While obtaining information about a journalist likely would not be subject to an ethics complaint, significant concerns have been raised about Schiff’s releasing the information on Solomon, who long has covered Democrats’ efforts to cripple or remove Trump.
The House rule applies only to attacks on fellow House members.
However, release of records regarding figures not targeted in the investigation does demonstrate Schiff’s antipathy toward political rivals and sets an alarming precedent, Anderson said.
“I hope his colleagues will pause and consider the ramifications of releasing private phone records, including records of calls made to journalists,” Anderson said. “In their zeal to pursue Donald Trump, the Democrats are setting terrible precedents. Do they really want to have these tactics used against them by Republicans in the future?”
House Democrats seek to impeach Trump based on the hold he temporarily placed on nearly $400 million in congressionally approved military aid to Ukraine, which is resisting Russian advances.
During the July call, according to a White House transcript released by Trump, the two leaders talked briefly about Trump’s interest in investigating Ukraine’s alleged meddling in the 2016 presidential election. They also referred to the Ukraine-related actions of former Vice President Joe Biden and his son, Hunter Biden, who had a lucrative position on the board of the Ukrainian energy company Burisma.
Anderson said House rules need to be updated to specifically prohibit what has occurred under Schiff.
“The House ethics rules on the books are outdated,” he said. “Technology is moving faster than legislation and in a wild, Wild West world of impeachment, the current rules are antiquated.”
Patrick Boland, spokesman for Democrats on the House Intelligence Committee, did not immediately respond to The Daily Signal’s inquiry for this report.
But Boland told The Daily Beast that the committee did not subpoena the records of either Solomon or Nunes.
“Any questions about the fact that members, congressional staff, or journalists appear in call records released by the committee should be directed at those individuals, who were in contact with individuals of investigative interest to the impeachment inquiry,” Boland told the liberal website.
Schiff released the committee’s impeachment report Tuesday.
The Office of Management and Budget challenged the Schiff report’s claim that Giuliani called the budget office, asserting that the phone number cited in the report was incorrect.
The USA Patriot Act allows limited instances in which a phone company may hand over someone’s records to federal law enforcement authorities without notifying the person. Generally, federal law requires notification of the individual if their phone records are accessed, and the Patriot Act isn’t applicable to congressional probes.
“There does not appear to be any basis to believe that a congressional committee is authorized to subpoena telephone records directly from a provider—as opposed to an individual,” former Attorney General Michael Mukasey told The Wall Street Journal.

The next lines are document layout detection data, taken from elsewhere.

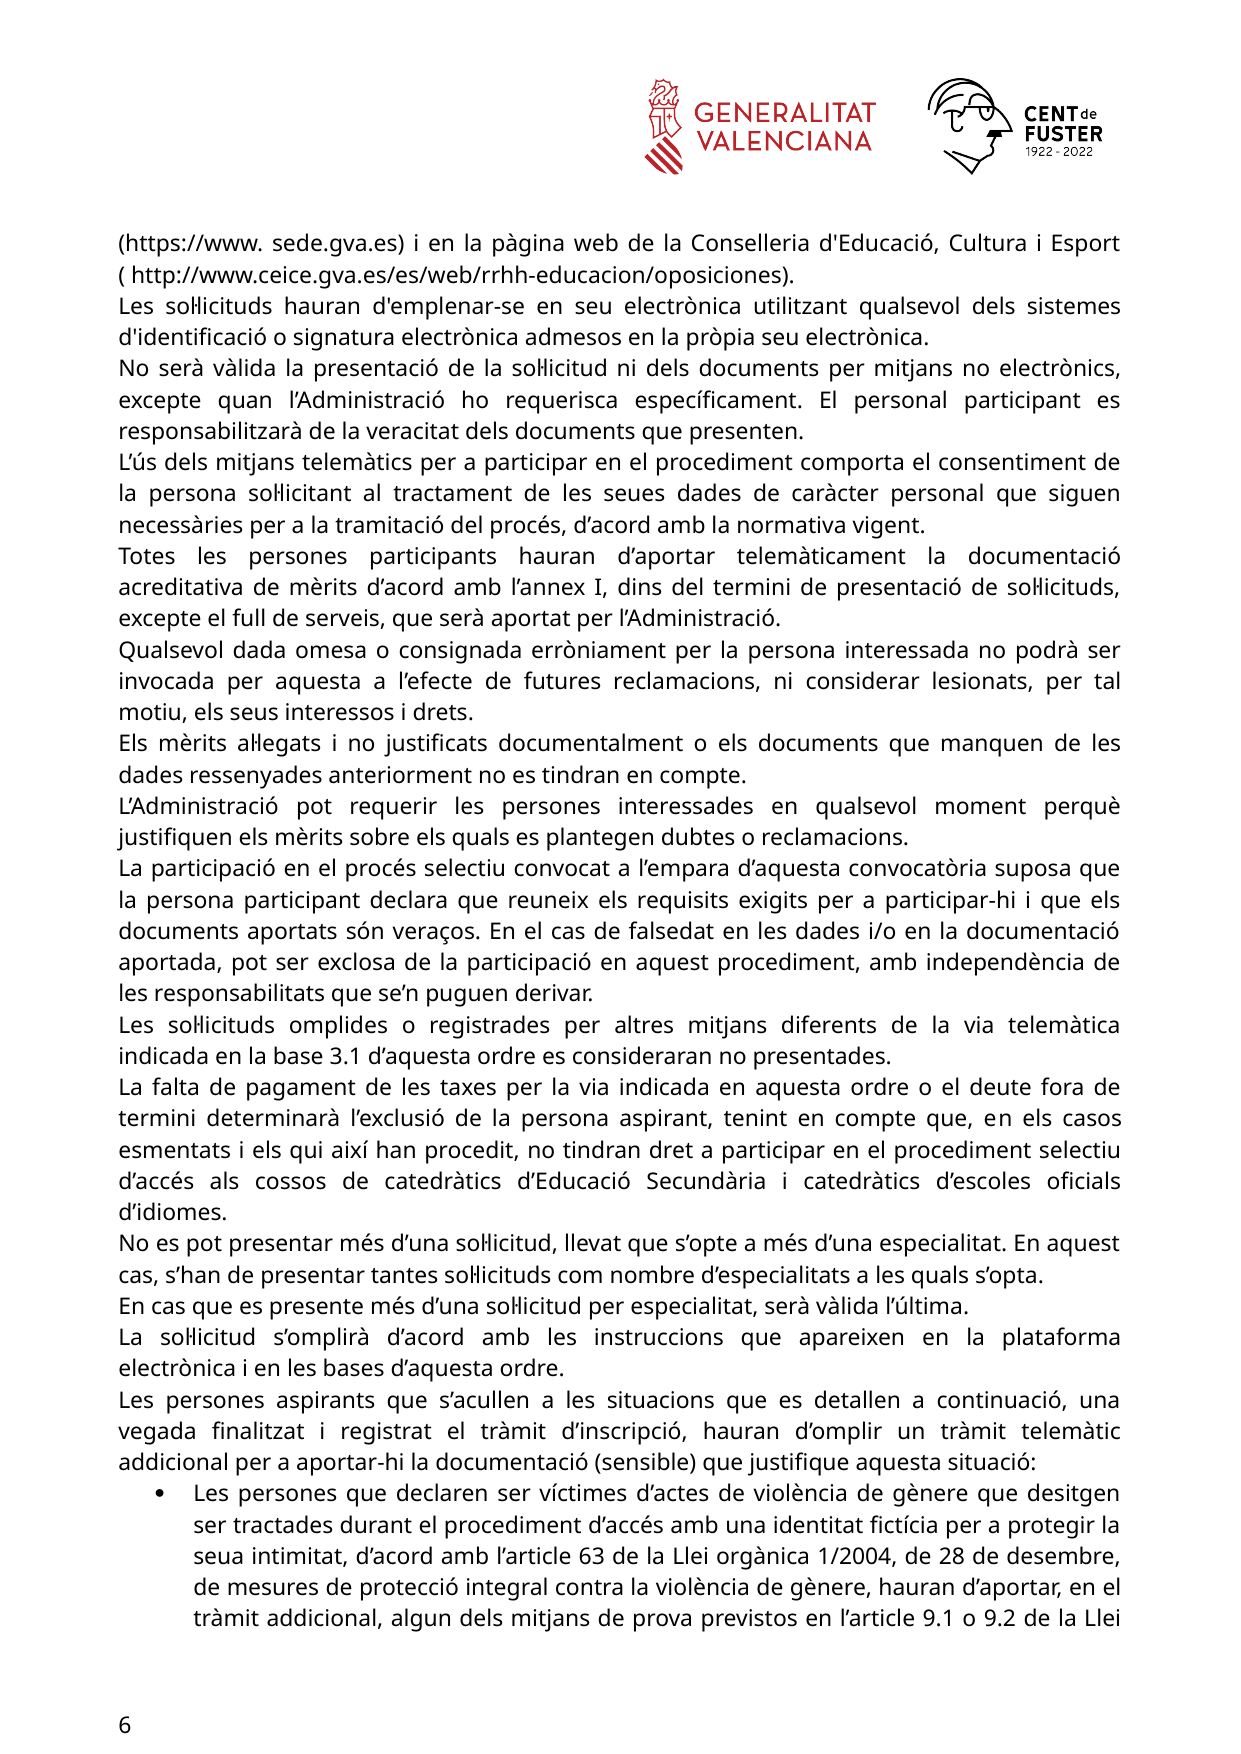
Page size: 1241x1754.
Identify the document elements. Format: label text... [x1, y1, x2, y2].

text La sol·licitud s’omplirà d’acord amb les instruccions que apareixen en la plataforma electrònica i en les bases d’aquesta ordre. [118, 1321, 1122, 1383]
text Les sol·licituds hauran d'emplenar-se en seu electrònica utilitzant qualsevol dels sistemes d'identificació o signatura electrònica admesos en la pròpia seu electrònica. [118, 290, 1122, 352]
list Les persones que declaren ser víctimes d’actes de violència de gènere que desitgen ser tractades durant el procediment d’accés amb una identitat fictícia per a protegir la seua intimitat, d’acord amb l’article 63 de la Llei orgànica 1/2004, de 28 de desembre, de mesures de protecció integral contra la violència de gènere, hauran d’aportar, en el tràmit addicional, algun dels mitjans de prova previstos en l’article 9.1 o 9.2 de la Llei 7/2012, de 23 de novembre, de la Generalitat, integral contra la violència sobre la dona en l’àmbit de la Comunitat Valenciana. [156, 1477, 1122, 1633]
picture [621, 59, 1123, 194]
text L’Administració pot requerir les persones interessades en qualsevol moment perquè justifiquen els mèrits sobre els quals es plantegen dubtes o reclamacions. [118, 790, 1122, 852]
text No es pot presentar més d’una sol·licitud, llevat que s’opte a més d’una especialitat. En aquest cas, s’han de presentar tantes sol·licituds com nombre d’especialitats a les quals s’opta. [118, 1227, 1122, 1290]
text Els qui desitgen prendre part en aquest procés selectiu hauran d'emplenar el model oficial de sol·licitud, que estarà disponible en la seu electrònica de la Generalitat Valenciana (https://www. sede.gva.es) i en la pàgina web de la Conselleria d'Educació, Cultura i Esport ( http://www.ceice.gva.es/es/web/rrhh-educacion/oposiciones). [118, 227, 1122, 290]
text Els mèrits al·legats i no justificats documentalment o els documents que manquen de les dades ressenyades anteriorment no es tindran en compte. [118, 727, 1122, 790]
text L’ús dels mitjans telemàtics per a participar en el procediment comporta el consentiment de la persona sol·licitant al tractament de les seues dades de caràcter personal que siguen necessàries per a la tramitació del procés, d’acord amb la normativa vigent. [118, 446, 1122, 540]
text No serà vàlida la presentació de la sol·licitud ni dels documents per mitjans no electrònics, excepte quan l’Administració ho requerisca específicament. El personal participant es responsabilitzarà de la veracitat dels documents que presenten. [118, 352, 1122, 446]
text Totes les persones participants hauran d’aportar telemàticament la documentació acreditativa de mèrits d’acord amb l’annex I, dins del termini de presentació de sol·licituds, excepte el full de serveis, que serà aportat per l’Administració. [118, 540, 1122, 633]
text Les sol·licituds omplides o registrades per altres mitjans diferents de la via telemàtica indicada en la base 3.1 d’aquesta ordre es consideraran no presentades. [118, 1008, 1122, 1071]
text Qualsevol dada omesa o consignada erròniament per la persona interessada no podrà ser invocada per aquesta a l’efecte de futures reclamacions, ni considerar lesionats, per tal motiu, els seus interessos i drets. [118, 633, 1122, 727]
text La falta de pagament de les taxes per la via indicada en aquesta ordre o el deute fora de termini determinarà l’exclusió de la persona aspirant, tenint en compte que, en els casos esmentats i els qui així han procedit, no tindran dret a participar en el procediment selectiu d’accés als cossos de catedràtics d’Educació Secundària i catedràtics d’escoles oficials d’idiomes. [118, 1071, 1122, 1227]
text En cas que es presente més d’una sol·licitud per especialitat, serà vàlida l’última. [118, 1290, 1122, 1321]
text La participació en el procés selectiu convocat a l’empara d’aquesta convocatòria suposa que la persona participant declara que reuneix els requisits exigits per a participar-hi i que els documents aportats són veraços. En el cas de falsedat en les dades i/o en la documentació aportada, pot ser exclosa de la participació en aquest procediment, amb independència de les responsabilitats que se’n puguen derivar. [118, 852, 1122, 1008]
text Les persones aspirants que s’acullen a les situacions que es detallen a continuació, una vegada finalitzat i registrat el tràmit d’inscripció, hauran d’omplir un tràmit telemàtic addicional per a aportar-hi la documentació (sensible) que justifique aquesta situació: [118, 1383, 1122, 1477]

Although Giuliani’s actions became a focus of Democrats’ Ukraine investigation, Mukasey said release of the information “raises questions of [protected] work product and attorney-client privilege.”

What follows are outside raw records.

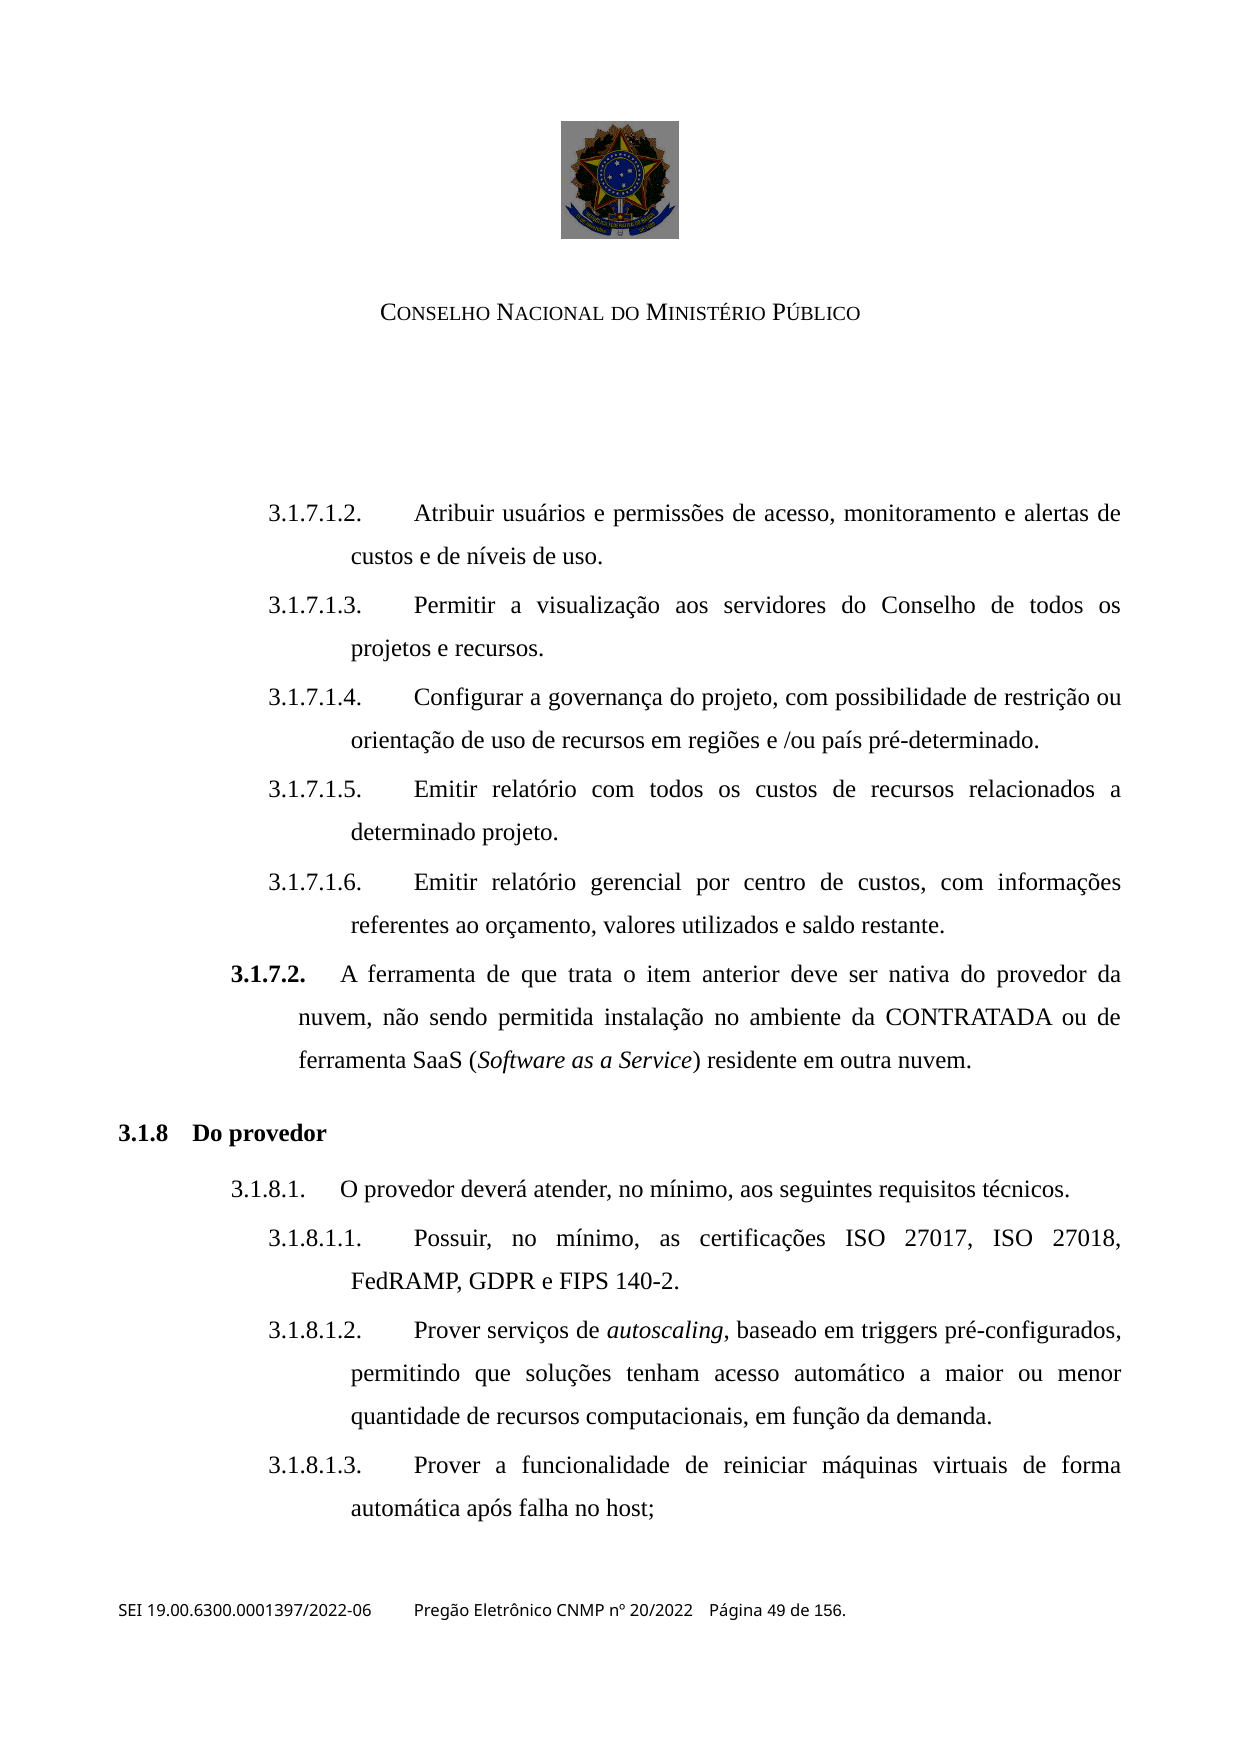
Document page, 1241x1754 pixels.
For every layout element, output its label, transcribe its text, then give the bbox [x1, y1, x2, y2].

list Emitir relatório com todos os custos de recursos relacionados a determinado projeto. [268, 774, 1122, 846]
list O provedor deverá atender, no mínimo, aos seguintes requisitos técnicos. [231, 1174, 1122, 1202]
list A ferramenta de que trata o item anterior deve ser nativa do provedor da nuvem, não sendo permitida instalação no ambiente da CONTRATADA ou de ferramenta SaaS (Software as a Service) residente em outra nuvem. [231, 959, 1122, 1074]
list Prover serviços de autoscaling, baseado em triggers pré-configurados, permitindo que soluções tenham acesso automático a maior ou menor quantidade de recursos computacionais, em função da demanda. [268, 1315, 1122, 1430]
list Prover a funcionalidade de reiniciar máquinas virtuais de forma automática após falha no host; [268, 1450, 1122, 1522]
list Possuir, no mínimo, as certificações ISO 27017, ISO 27018, FedRAMP, GDPR e FIPS 140-2. [268, 1223, 1122, 1295]
subtitle Do provedor [118, 1118, 1122, 1147]
list Emitir relatório gerencial por centro de custos, com informações referentes ao orçamento, valores utilizados e saldo restante. [268, 867, 1122, 938]
list Configurar a governança do projeto, com possibilidade de restrição ou orientação de uso de recursos em regiões e /ou país pré-determinado. [268, 682, 1122, 754]
list Atribuir usuários e permissões de acesso, monitoramento e alertas de custos e de níveis de uso. [268, 498, 1122, 570]
list Permitir a visualização aos servidores do Conselho de todos os projetos e recursos. [268, 590, 1122, 662]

In September, the House Intelligence Committee subpoenaed the phone records of five individuals from both AT&T and Verizon, according to the Journal.

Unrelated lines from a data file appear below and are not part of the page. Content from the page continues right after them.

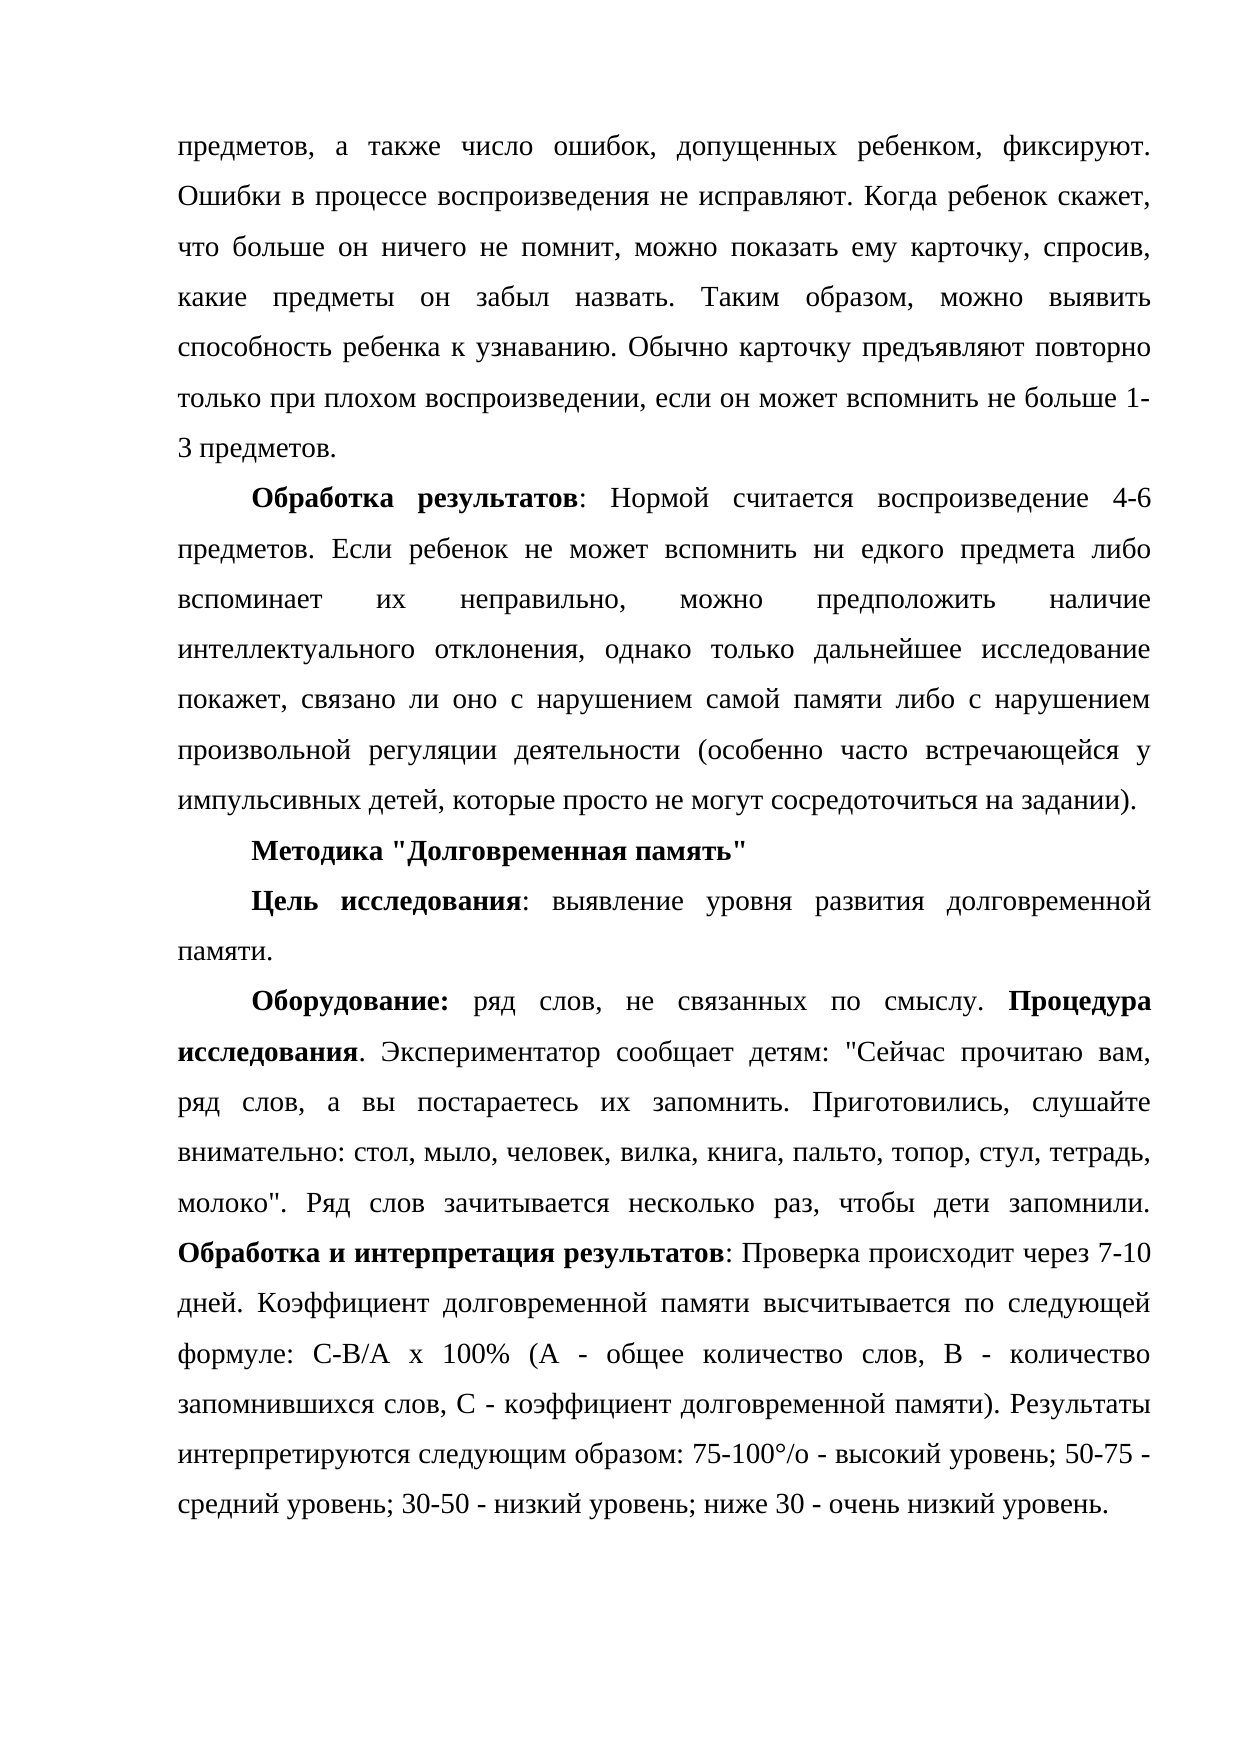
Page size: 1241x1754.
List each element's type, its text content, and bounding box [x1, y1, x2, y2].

text Обработка результатов: Нормой считается воспроизведение 4-6 предметов. Если ребенок не может вспомнить ни едкого предмета либо вспоминает их неправильно, можно предположить наличие интеллектуального отклонения, однако только дальнейшее исследование покажет, связано ли оно с нарушением самой памяти либо с нарушением произвольной регуляции деятельности (особенно часто встречающейся у импульсивных детей, которые просто не могут сосредоточиться на задании). [177, 480, 1152, 816]
text Методика "Долговременная память" [177, 833, 1152, 866]
text Оборудование: ряд слов, не связанных по смыслу. Процедура исследования. Экспериментатор сообщает детям: "Сейчас прочитаю вам, ряд слов, а вы постараетесь их запомнить. Приготовились, слушайте внимательно: стол, мыло, человек, вилка, книга, пальто, топор, стул, тетрадь, молоко". Ряд слов зачитывается несколько раз, чтобы дети запомнили. Обработка и интерпретация результатов: Проверка происходит через 7-10 дней. Коэффициент долговременной памяти высчитывается по следующей формуле: С-В/А х 100% (А - общее количество слов, В - количество запомнившихся слов, С - коэффициент долговременной памяти). Результаты интерпретируются следующим образом: 75-100°/о - высокий уровень; 50-75 - средний уровень; 30-50 - низкий уровень; ниже 30 - очень низкий уровень. [177, 983, 1152, 1520]
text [177, 128, 1152, 464]
text Цель исследования: выявление уровня развития долговременной памяти. [177, 883, 1152, 967]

AT&T this week released a statement saying it is “required by law to provide information to government and law enforcement agencies.”
An AT&T spokesperson did not respond to an inquiry from The Daily Signal. A Verizon spokesperson responded, but said the company does not wish to comment.
“This is an outrageous and shocking abuse of power by a member of Congress, misusing his authority to spy on his political opponents, reporters, and lawyers engaging in legal activity representing a client,” Hans von Spakovsky, a senior legal fellow at The Heritage Foundation, told The Daily Signal, referring to Schiff.
“AT&T should be embarrassed that it participated in this spying operation rather than going to court to give the targets the opportunity to stop this underhanded domestic political espionage,” said von Spakovsky, a former Justice Department lawyer.